_TASK PROMPT_.
Please repeat the entries word for word and keep the images out.

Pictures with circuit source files

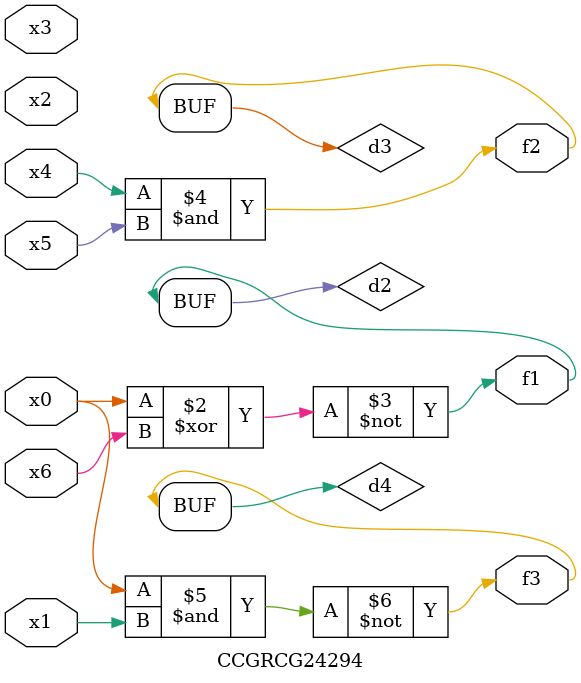
<source format=v>
module CCGRCG24294(
	input x0, x1, x2, x3, x4, x5, x6,
	output f1, f2, f3
);

	wire d1, d2, d3, d4;

	nor (d1, x0);
	xnor (d2, x0, x6);
	and (d3, x4, x5);
	nand (d4, x0, x1);
	assign f1 = d2;
	assign f2 = d3;
	assign f3 = d4;
endmodule

</source>
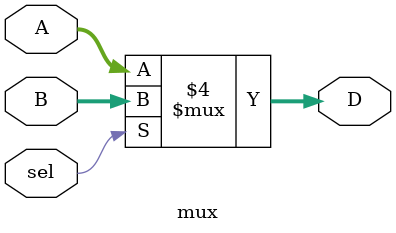
<source format=v>
`timescale 1ns / 1ps
module mux( D, A, B, sel);
output [19:0] D;
input [19:0] A,B;
input sel;
reg [19:0] D;

always@(*)
if (sel == 1'b0)
	D = A;
	else
	D = B;
	
endmodule

</source>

_TASK RESULT_.
<source format=v>
module CCGRCG24294(
	input x0, x1, x2, x3, x4, x5, x6,
	output f1, f2, f3
);

	wire d1, d2, d3, d4;

	nor (d1, x0);
	xnor (d2, x0, x6);
	and (d3, x4, x5);
	nand (d4, x0, x1);
	assign f1 = d2;
	assign f2 = d3;
	assign f3 = d4;
endmodule

</source>
<source format=v>
`timescale 1ns / 1ps
module mux( D, A, B, sel);
output [19:0] D;
input [19:0] A,B;
input sel;
reg [19:0] D;

always@(*)
if (sel == 1'b0)
	D = A;
	else
	D = B;
	
endmodule

</source>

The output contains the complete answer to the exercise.